Good luck mate, first few months as you gain confidence are the best.
Thanks! I went today and it was fun but the skin on my hands is paper thin and got a bit torn up
It toughens up quickly
Just a sign you gave yourself a good work out . It’ll be fine in a couple of days, pick up some finger tape if you need it.
Bloody hell the Arch at a weekend is way less pleasant with just one centre, huh? Not that it was good before…
Yup, I’ve only been once since it reopened and which coincided with me moving to North London. Got there when it opened and it was fine but by midday when I left there was a 20m queue to get in. The Castle isn’t as bad but was busy today, quite often kids running around that you worry about falling on.
anyone been to yonder in walthamstow on the weekend (LME-focused q)? thinking about seeing what it’s like but - as aphex and zorb have pointed out - the arch is a terrible nightmare on the weekend so I don’t want to go if it’s anything like that
I hadn’t heard of it tbh. It’s only a 20 minute cycle from me so I should try it at some point. Stronghold is across the river in Tottenham, I’ve never seen it busy there so with it being a little further out it might be fine? I’d give it a go, I’ve been to 5 or so climbing centres in London and the Arch is the only one too busy for me to avoid in peak times.
Just found out the Depot are dropping the woods as a set. Gutted tbh. I love the woods.
Huh, they just reset ours this week. Nothing as bad as climbing them the same day when they’re damp from being washed…
They’ve said the holds wear too quickly and no one climbs them. Such a shame as I really like the difference in hold type and texture.
Yeah I’m a fan generally. New set of v4-6 here are about v8
Thats a shame, I always found some of them really interesting.

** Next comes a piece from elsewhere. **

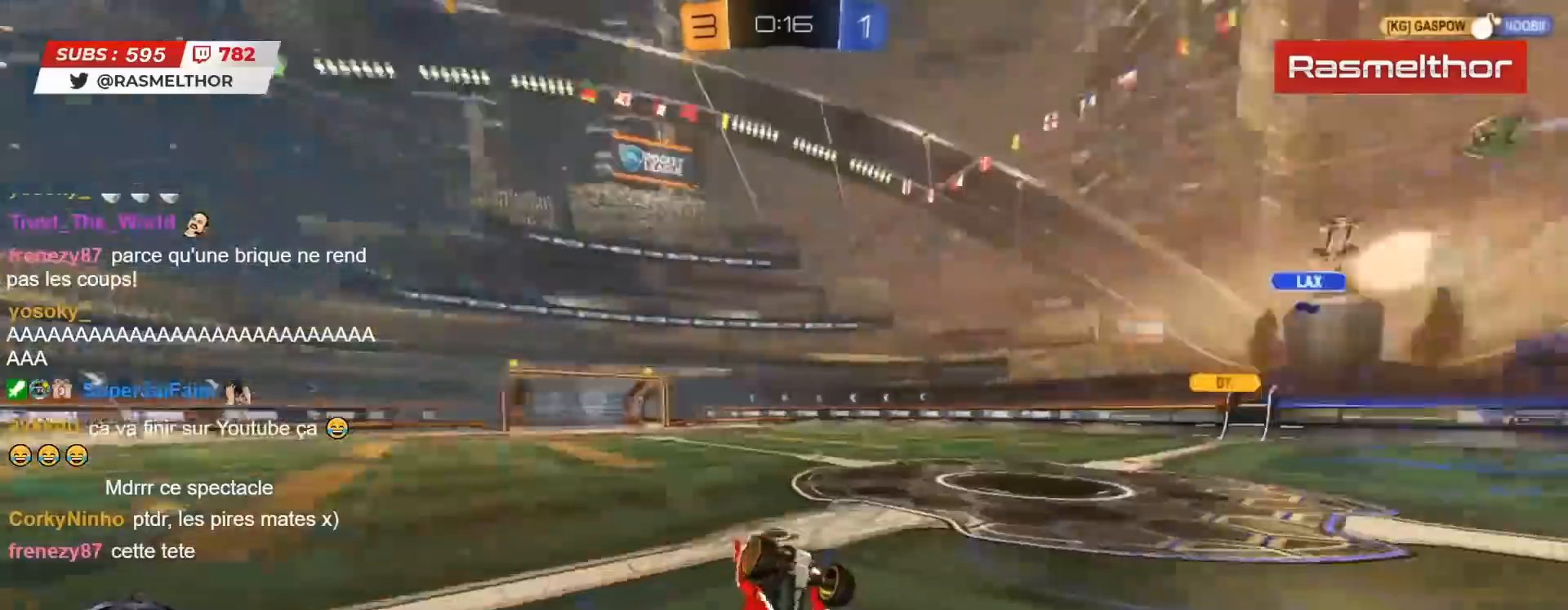
{"buttons": [], "left_stick": "center", "right_stick": "center", "events": []}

Climbed v8 outside for the first time since May. First time I’ve done the grade on a vert climb rather than on big ol’ overhangs. Go Pro died just before the send (dog ate my homework) but got a nice snippet of me doing the crux different to every video of the climb the go before.
Nice work, looks solid.
Climbs really nicely - more about body position than brute strength.
Pretty creative use of your right foot. I don’t think I’ve thought to use mine at that angle.
Ha! Just wanted as much friction as possible to make the hand swap. It’s 100% not the intended method…
Edit: as if there’s an ‘intended’ method outside!